DOCUMENT SECTION START
Here our interest is to analyze the device usage data where consumers actually used the devices. Devices can be in sedentary state but not being used completely.

How to identify devices actual use?

Based on the activity principles and facts from fitbase data dictionary we can infere the following Conditions. If a device fulfill either of the conditions, Then we can say that the devices was not used on the specified date.

codition_1: With user in activity, the calories expenditure can not be zero.

Codition_2: With the devices 24 hrs in sedentary and all other entries have zero entries.

Note: This excludes the Id, date, and calories as they have default input values. according to Fitbase data dictionary.

*Based on Codition_1: Remove Calories Zero records*

Check records that fulfill this condition.

In [None]:
as_tibble(cleaned_activity_merged[(cleaned_activity_merged$calories == 0), ])

There are 4 records fulfilling the condition.

**Action:** Remove the records from 'cleaned_activity_merged' dataframe and name it 'clean_calories_zero_activitry_merged'.

In [None]:
clean_calories_zero_activitry_merged <- cleaned_activity_merged[!(cleaned_activity_merged$calories == 0), ]

*Based on Codition_2:  Remove 24 hrs (1440 minutes) sedentary and other entries zero observations*

Check records that fulfill condition_2.
Note: 24 hrs sedentary refers devices with 1440 sedentary minutes (equivalent to 24 hrs).

In [None]:
count(clean_calories_zero_activitry_merged [(clean_calories_zero_activitry_merged$total_steps == 0 & 
                                             clean_calories_zero_activitry_merged$total_distance == 0 & 
                                             clean_calories_zero_activitry_merged$tracker_distance == 0 & 
                                             clean_calories_zero_activitry_merged$logged_activities_distance == 0 & 
                                             clean_calories_zero_activitry_merged$very_active_distance == 0 & 
                                             clean_calories_zero_activitry_merged$light_active_distance == 0 & 
                                             clean_calories_zero_activitry_merged$sedentary_active_distance == 0 & 
                                             clean_calories_zero_activitry_merged$very_active_minutes == 0 & 
                                             clean_calories_zero_activitry_merged$fairly_active_minutes == 0 & 
                                             clean_calories_zero_activitry_merged$lightly_active_minutes == 0 & 
                                             clean_calories_zero_activitry_merged$sedentary_minutes == 1440), ])

There are 68 records fulfilling the condition. 

**Action:** Remove the records from 'clean_calories_zero_activitry_merged' dataframe and save it to 'clean_activity_merged_device_in_Use'.
DOCUMENT SECTION END
EXERCISE DATA START
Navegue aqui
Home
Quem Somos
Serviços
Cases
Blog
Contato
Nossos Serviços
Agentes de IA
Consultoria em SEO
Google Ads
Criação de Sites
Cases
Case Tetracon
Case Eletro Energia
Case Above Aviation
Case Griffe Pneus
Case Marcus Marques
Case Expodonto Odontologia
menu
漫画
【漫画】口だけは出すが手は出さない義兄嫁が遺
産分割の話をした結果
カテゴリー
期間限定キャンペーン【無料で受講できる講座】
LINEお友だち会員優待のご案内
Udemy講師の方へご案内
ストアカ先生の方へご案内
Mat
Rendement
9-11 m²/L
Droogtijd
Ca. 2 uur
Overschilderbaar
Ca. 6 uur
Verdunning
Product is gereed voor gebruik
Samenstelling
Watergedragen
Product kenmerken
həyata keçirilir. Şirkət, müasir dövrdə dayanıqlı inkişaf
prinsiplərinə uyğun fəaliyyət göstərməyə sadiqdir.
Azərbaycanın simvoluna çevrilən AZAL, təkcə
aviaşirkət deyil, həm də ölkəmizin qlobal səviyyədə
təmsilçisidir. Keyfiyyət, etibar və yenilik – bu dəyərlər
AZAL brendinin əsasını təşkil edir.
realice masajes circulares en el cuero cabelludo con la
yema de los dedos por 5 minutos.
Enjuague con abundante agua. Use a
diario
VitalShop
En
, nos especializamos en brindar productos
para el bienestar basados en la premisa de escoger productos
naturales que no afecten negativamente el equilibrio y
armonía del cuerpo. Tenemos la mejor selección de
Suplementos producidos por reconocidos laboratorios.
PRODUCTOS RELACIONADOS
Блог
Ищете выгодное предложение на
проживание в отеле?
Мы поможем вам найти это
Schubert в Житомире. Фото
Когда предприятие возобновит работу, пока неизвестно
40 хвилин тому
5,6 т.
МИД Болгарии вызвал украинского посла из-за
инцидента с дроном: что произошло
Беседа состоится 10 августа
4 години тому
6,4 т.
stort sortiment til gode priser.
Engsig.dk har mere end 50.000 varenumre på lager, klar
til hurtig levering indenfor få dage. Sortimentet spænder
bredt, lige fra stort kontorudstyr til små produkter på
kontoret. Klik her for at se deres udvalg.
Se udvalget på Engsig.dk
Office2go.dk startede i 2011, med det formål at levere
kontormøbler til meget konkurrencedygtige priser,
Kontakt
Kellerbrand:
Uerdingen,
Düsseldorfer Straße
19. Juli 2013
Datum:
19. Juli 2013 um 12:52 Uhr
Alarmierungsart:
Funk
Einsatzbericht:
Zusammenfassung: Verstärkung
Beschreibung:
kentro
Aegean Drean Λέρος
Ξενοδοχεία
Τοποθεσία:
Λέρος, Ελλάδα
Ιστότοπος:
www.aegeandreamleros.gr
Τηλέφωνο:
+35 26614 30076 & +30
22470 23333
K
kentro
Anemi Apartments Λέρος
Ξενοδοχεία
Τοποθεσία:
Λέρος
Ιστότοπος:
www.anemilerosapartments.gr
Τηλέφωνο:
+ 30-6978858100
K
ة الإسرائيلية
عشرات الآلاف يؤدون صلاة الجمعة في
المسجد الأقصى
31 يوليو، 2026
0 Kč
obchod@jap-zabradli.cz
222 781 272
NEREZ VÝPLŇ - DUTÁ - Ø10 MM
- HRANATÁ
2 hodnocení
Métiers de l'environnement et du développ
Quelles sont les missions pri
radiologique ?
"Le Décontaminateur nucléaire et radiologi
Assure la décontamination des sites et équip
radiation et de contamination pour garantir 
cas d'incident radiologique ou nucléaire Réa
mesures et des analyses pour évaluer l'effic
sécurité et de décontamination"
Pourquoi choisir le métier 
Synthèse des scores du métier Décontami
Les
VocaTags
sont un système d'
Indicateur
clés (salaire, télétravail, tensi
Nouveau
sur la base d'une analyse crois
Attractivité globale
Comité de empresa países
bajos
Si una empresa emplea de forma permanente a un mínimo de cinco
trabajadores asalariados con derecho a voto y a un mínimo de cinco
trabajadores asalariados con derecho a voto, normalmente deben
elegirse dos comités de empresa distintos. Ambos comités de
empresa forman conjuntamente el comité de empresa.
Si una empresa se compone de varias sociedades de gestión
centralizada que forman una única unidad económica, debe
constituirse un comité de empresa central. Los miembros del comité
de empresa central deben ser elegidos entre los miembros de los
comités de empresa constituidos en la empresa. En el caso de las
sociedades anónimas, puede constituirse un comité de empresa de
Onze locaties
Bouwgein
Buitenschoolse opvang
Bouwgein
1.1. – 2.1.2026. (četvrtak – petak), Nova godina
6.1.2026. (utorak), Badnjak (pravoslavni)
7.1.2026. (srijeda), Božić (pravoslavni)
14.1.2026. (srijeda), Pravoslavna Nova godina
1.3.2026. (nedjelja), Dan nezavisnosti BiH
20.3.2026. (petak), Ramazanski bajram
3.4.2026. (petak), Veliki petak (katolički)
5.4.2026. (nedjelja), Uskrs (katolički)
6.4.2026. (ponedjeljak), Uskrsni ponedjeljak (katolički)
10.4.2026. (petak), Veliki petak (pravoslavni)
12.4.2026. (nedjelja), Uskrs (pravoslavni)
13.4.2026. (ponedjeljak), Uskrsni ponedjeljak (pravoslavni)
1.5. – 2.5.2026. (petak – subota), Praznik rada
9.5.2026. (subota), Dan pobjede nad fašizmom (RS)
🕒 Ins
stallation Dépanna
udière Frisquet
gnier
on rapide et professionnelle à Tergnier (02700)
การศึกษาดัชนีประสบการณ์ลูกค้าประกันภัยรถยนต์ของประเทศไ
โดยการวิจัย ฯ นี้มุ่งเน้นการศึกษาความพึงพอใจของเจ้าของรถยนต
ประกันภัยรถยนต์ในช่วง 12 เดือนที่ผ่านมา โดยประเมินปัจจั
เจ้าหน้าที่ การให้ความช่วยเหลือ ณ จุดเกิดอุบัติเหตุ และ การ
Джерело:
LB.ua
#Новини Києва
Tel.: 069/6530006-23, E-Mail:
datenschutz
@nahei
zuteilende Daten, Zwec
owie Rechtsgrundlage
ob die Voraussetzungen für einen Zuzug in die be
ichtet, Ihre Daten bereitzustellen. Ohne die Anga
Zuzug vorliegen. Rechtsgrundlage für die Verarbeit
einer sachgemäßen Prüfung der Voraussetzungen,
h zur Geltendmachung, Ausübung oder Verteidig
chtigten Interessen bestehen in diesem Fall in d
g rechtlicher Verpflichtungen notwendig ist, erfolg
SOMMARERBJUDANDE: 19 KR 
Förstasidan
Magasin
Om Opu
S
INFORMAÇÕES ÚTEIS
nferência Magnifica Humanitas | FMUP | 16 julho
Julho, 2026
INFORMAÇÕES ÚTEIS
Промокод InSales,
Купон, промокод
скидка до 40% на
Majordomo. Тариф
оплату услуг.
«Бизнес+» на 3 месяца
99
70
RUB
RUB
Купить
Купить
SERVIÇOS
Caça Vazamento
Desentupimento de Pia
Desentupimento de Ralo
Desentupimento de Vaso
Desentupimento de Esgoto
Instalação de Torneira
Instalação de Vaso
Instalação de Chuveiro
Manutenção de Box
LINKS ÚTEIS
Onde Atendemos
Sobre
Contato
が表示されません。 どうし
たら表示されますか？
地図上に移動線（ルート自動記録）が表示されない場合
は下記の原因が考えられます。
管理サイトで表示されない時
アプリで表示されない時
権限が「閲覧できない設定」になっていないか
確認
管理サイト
EXERCISE DATA END
## WHAT TO WORK ON
1 > In the device-usage walkthrough, how many records meet the condition of 24 hours sedentary with all other entries at zero?
2 > Reproduce the source records word for word, from their start through the line containing "Schubert в Житомире. Фото".

## ANSWERS
1 > 68 records meet that condition.

2 >
Navegue aqui
Home
Quem Somos
Serviços
Cases
Blog
Contato
Nossos Serviços
Agentes de IA
Consultoria em SEO
Google Ads
Criação de Sites
Cases
Case Tetracon
Case Eletro Energia
Case Above Aviation
Case Griffe Pneus
Case Marcus Marques
Case Expodonto Odontologia
menu
漫画
【漫画】口だけは出すが手は出さない義兄嫁が遺
産分割の話をした結果
カテゴリー
期間限定キャンペーン【無料で受講できる講座】
LINEお友だち会員優待のご案内
Udemy講師の方へご案内
ストアカ先生の方へご案内
Mat
Rendement
9-11 m²/L
Droogtijd
Ca. 2 uur
Overschilderbaar
Ca. 6 uur
Verdunning
Product is gereed voor gebruik
Samenstelling
Watergedragen
Product kenmerken
həyata keçirilir. Şirkət, müasir dövrdə dayanıqlı inkişaf
prinsiplərinə uyğun fəaliyyət göstərməyə sadiqdir.
Azərbaycanın simvoluna çevrilən AZAL, təkcə
aviaşirkət deyil, həm də ölkəmizin qlobal səviyyədə
təmsilçisidir. Keyfiyyət, etibar və yenilik – bu dəyərlər
AZAL brendinin əsasını təşkil edir.
realice masajes circulares en el cuero cabelludo con la
yema de los dedos por 5 minutos.
Enjuague con abundante agua. Use a
diario
VitalShop
En
, nos especializamos en brindar productos
para el bienestar basados en la premisa de escoger productos
naturales que no afecten negativamente el equilibrio y
armonía del cuerpo. Tenemos la mejor selección de
Suplementos producidos por reconocidos laboratorios.
PRODUCTOS RELACIONADOS
Блог
Ищете выгодное предложение на
проживание в отеле?
Мы поможем вам найти это
Schubert в Житомире. Фото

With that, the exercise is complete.